Даша промолчала, и я точно поняла: молчание это означало согласие.

– Однако, такие как Ягелев не понимают с первого раза,– пробубнила я, аккуратно разминая пальцы за спиной. – Они и со второго, и с третьего не понимают. Они думают, что девчонки «ломаются» лишь для того, чтобы привлечь к себе ещё больше внимания.

– Но это бессмысленно! – выпучив глаза, воскликнула Даша. – Какой смысл мне говорить «нет», при этом подразумевая «да»? Только больные так общаются!

– Или те, кто ведёт двойную игру, – хмыкнула я. – Желает подчинять и пользоваться.

– Но я не хочу никем пользоваться, – Алексеева пнула ногой лежащий на дороге камень, и тот улетел куда-то в сторону. – И уж тем более, не хочу, чтобы пользовались мной.

– Пусть только попробует, – заверила её я, почёсывая костяшки пальцев. – Я ему такое равноправие полов устрою, мало не покажется!

Даша мрачно взглянула на меня, и я спохватилась.

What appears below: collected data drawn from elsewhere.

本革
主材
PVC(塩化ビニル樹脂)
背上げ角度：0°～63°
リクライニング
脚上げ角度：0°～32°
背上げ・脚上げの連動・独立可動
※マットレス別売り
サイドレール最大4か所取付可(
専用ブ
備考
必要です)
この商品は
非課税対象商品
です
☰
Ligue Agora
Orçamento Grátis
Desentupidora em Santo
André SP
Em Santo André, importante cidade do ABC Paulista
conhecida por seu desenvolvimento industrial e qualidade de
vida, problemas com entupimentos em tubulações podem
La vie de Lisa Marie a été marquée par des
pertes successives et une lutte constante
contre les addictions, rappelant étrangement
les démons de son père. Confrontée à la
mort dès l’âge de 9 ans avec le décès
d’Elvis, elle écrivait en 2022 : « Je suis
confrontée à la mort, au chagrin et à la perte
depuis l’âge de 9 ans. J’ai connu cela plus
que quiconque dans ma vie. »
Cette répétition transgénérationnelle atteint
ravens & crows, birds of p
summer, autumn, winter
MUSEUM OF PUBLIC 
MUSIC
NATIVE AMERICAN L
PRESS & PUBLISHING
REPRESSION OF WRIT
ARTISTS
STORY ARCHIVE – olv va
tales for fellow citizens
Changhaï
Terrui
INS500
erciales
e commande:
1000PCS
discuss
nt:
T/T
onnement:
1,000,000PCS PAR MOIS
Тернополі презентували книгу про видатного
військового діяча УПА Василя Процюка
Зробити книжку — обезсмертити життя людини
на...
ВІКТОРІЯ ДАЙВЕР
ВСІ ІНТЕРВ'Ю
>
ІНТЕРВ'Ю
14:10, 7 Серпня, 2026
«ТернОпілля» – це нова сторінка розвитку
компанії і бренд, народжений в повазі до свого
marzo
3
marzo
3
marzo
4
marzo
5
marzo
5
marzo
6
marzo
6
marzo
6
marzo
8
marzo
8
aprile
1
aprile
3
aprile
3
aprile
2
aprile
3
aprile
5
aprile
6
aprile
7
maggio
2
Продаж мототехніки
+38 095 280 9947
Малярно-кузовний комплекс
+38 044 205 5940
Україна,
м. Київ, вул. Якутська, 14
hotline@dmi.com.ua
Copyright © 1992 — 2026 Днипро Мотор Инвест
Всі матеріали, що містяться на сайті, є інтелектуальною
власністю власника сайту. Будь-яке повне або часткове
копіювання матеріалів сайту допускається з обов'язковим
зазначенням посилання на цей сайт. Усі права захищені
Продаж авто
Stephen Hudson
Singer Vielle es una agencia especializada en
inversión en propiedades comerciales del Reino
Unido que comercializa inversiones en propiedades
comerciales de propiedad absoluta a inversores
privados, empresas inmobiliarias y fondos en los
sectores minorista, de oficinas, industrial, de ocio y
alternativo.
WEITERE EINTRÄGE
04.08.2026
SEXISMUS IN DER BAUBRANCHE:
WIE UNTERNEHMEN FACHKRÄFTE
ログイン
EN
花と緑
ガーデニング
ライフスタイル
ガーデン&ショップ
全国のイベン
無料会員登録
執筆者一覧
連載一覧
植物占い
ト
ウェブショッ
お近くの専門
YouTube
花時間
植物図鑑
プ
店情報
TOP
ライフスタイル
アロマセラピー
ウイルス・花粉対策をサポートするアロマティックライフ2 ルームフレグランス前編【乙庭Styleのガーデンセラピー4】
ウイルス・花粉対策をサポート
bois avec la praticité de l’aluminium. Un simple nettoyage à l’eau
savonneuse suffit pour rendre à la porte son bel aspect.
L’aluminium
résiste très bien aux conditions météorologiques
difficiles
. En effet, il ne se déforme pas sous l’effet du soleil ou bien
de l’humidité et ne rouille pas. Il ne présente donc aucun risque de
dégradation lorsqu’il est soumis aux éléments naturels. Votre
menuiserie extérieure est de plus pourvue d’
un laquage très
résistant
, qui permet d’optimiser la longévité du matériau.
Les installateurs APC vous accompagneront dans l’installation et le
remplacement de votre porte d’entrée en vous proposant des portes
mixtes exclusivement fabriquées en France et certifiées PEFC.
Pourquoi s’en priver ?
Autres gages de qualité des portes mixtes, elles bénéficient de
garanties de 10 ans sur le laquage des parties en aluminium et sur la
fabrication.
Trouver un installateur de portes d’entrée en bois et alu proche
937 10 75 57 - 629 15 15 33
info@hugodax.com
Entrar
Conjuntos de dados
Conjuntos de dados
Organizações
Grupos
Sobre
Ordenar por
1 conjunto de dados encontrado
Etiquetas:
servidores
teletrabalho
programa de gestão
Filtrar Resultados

– В смысле, поговорю с ним, разумеется! – оправдываясь, залепетала я.

Даша посмотрела на меня ещё раз, и вдруг лицо её просветлело, а рот растянулся в улыбке. Подруга рассмеялась, и я усмехнулась вместе с ней.

– Не бойся, я с тобой, – расслабившись, я тоже улыбнулась и приобняла Алексееву за плечи, крепко прижимая её к себе. – Я ведь через три дома от тебя живу, помнишь? Ты только скажи, и я выйду! Если для тебя это так важно, то я и пальцем его не трону, но если он…

– Вот этого-то я и боюсь, – вдруг устало перебила меня Даша, опустив голову.

Я опешила и немного растерялась, упустив смысл её слов. Мы остановились, и Алексеева повернулась ко мне лицом, посмотрела в самые глаза и сказала серьёзно:

– Ты выйдешь. Ты разберёшься. Ты меня защитишь, я знаю, ты сможешь. Но что мне делать, когда мы сдадим экзамены и разъедемся? Ведь я не могу всю жизнь прятаться за твою спину.

– Так вот о чём ты… – протянула я, и кое-что в моей голову вдруг же встало на места. – При всей моей ненависти к Ягелеву, не думаю, что он увяжется за тобой до самого Питера.

– Ростова, – вдруг мрачно исправила меня Даша.

– Ростова? – нахмурившись, переспросила я. – Ничего не понимаю, ты ведь мечтала уехать именно в Питер.

– Мечтала, – вздохнула Алексеева и с еле заметной обидой во взгляде глазами проводила пробежавшую мимо бродячую кошку. Она словно всеми силами старалась смотреть куда угодно, но только не на меня. – Но мечты эти, похоже, так мечтами и останутся. Буду поступать поближе к дому, чтобы можно было «следить» за мной и моим «поведением».

Последнюю фразу она произнесла противным, нарочито писклявым голосом, и я поняла, что это была прямая цитата. Мне мигом всё стало ясно.

– Мама? – осведомилась я.

– Да, – сухо ответила Даша.

– Из-за папы? – вновь зачем-то уточнила я, прекрасно зная ответ.

1 «Анжелика» – серия романтических книг французской писательницы Анн Голон о приключениях вымышленной красавицы-авантюристки по имени Анжелика.
2 «Ромашки» и «васильки» – известные советские конфеты, до сих пор выпускаемые кондитерской фабрикой «Красный октябрь».
3 Шифоньер – шкаф для одежды, гардероб.
4 Клавдий Птолемей – александрийский астроном, математик, географ и астролог.
5 Текст известной песни «Школьные годы чудесные» советской группы «Непоседы».